Spike Jonze’s groundbreaking 2013 film tackled the sci-fi genre in a new-aged way. What makes this film so pragmatic is Jonze’s depiction of the subsequent future of Los Angeles, tied in with familiarity involving today’s technology and generation.
Dealing with much more candid themes than the sci-fi genre is normally accustomed to, we follow a heartbroken writer named Theodore (Joaquin Phoenix), who falls in love with his personal operating system Samantha (voiced by Scarlett Johansson).
Theodore works for a company that commissions him to compose love letters. Love letters for people who are too busy or lazy to do it themselves. Using his own insecurities and loneliness, he pours his desires into the letters, loving vicariously as an intermediary for others. Recently divorced, he perilously explores for a connection through phone sex and video games – That is, until he meets Samantha, or to be more specific, downloads her.
The love story that gradually unfolds is one of an unorthodox structure. Samantha is not a physical being, but is a being in Theodore’s earpiece, handheld, and in his mind. He carries her in his shirt pocket, so Samantha’s camera-eye can peek out and see the world. Her voice is the first and last thing he hears every day. They have what could only be described as auditory sex. Over time, Samantha grows and learns, encountering self-hood, discovering her own wants, whilst finally maturing at a warped speed in a way that Theodore cannot.
Her shows a synchronicity between humans and artificial intelligence.
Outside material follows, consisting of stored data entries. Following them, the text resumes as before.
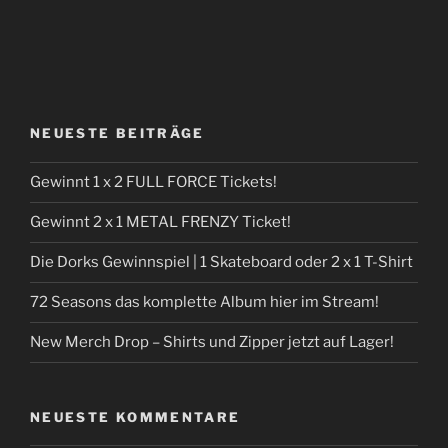
NEUESTE BEITRÄGE
Gewinnt 1 x 2 FULL FORCE Tickets!
Gewinnt 2 x 1 METAL FRENZY Ticket!
Die Dorks Gewinnspiel | 1 Skateboard oder 2 x 1 T-Shirt
72 Seasons das komplette Album hier im Stream!
New Merch Drop – Shirts und Zipper jetzt auf Lager!
NEUESTE KOMMENTARE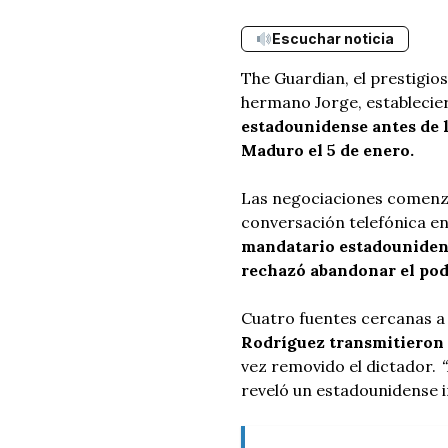
Escuchar noticia
The Guardian, el prestigios
hermano Jorge, establecie
estadounidense antes de l
Maduro el 5 de enero.
Las negociaciones comenz
conversación telefónica 
mandatario estadounidens
rechazó abandonar el pod
Cuatro fuentes cercanas a
Rodríguez transmitieron 
vez removido el dictador.
“
reveló un estadounidense 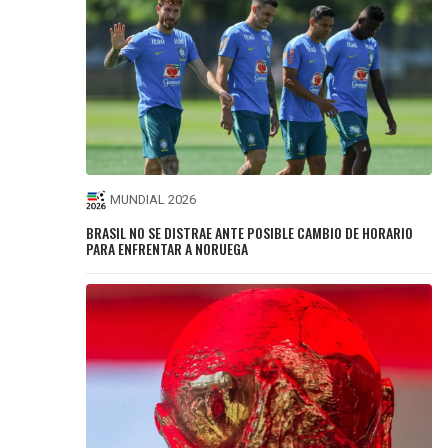
MUNDIAL 2026
BRASIL NO SE DISTRAE ANTE POSIBLE CAMBIO DE HORARIO
PARA ENFRENTAR A NORUEGA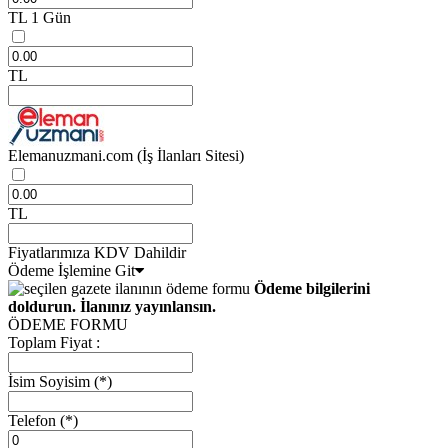
TL
1 Gün
TL
Elemanuzmani.com
(İş İlanları Sitesi)
TL
Fiyatlarımıza KDV Dahildir
Ödeme İşlemine Git
Ödeme bilgilerini
doldurun. İlanınız yayınlansın.
ÖDEME FORMU
Toplam Fiyat :
İsim Soyisim
(*)
Telefon
(*)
As a species, our technological presence and identity has become far too eminent, naturally giving our technology human attributes. Samantha can easily be seen as a sexy and higher functioning version of Siri or Alexa.
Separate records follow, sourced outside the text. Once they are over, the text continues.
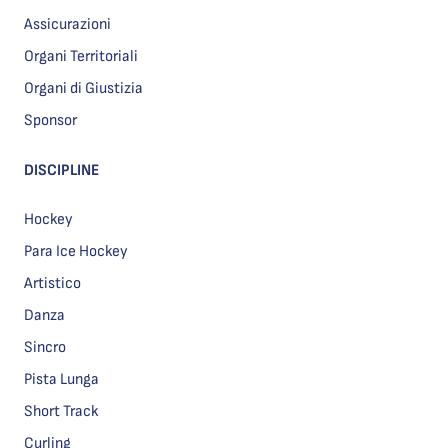
Assicurazioni
Organi Territoriali
Organi di Giustizia
Sponsor
DISCIPLINE
Hockey
Para Ice Hockey
Artistico
Danza
Sincro
Pista Lunga
Short Track
Curling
So often prior, directors in the sci-fi genre have loved providing us with alien infested versions of the future. Rather than offering escapism, Jonze’s new take on love and A.I forces us to confront the looming possibilities of the years to come. As new technologies continue to enter our lives and the boundary between reality and virtual reality becomes ever more tenuous… we would do well to remember a great lesson of cinema. Having come from Her in particular, and that is, what appears to be fake can still yield truth.
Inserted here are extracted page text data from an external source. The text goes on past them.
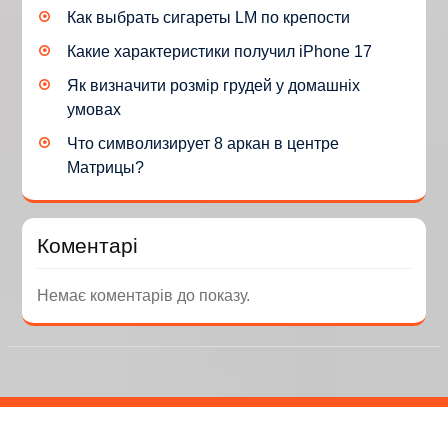
Как выбрать сигареты LM по крепости
Какие характеристики получил iPhone 17
Як визначити розмір грудей у домашніх
умовах
Что символизирует 8 аркан в центре
Матрицы?
Коментарі
Немає коментарів до показу.
Copyright © Усі права захищено.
Choosing to invite pastel tones and purposely removing blue from the palate, ridding the film of clichés, and a white washed dystopia – Really helps you feel immersed in a futuristic high-tech world. The aesthetic is surprisingly retro with it’s wooden and homely furniture and all it’s woolen, high-waisted pants.
The phone-like handheld Samantha resides in is smooth and elegant as well. Making this film remarkably realistic with Jonze’s illustration of a not-so far away future Los Angeles. Because of this films intimacy with technology and our generation, it is a production worth being called a hipster masterpiece.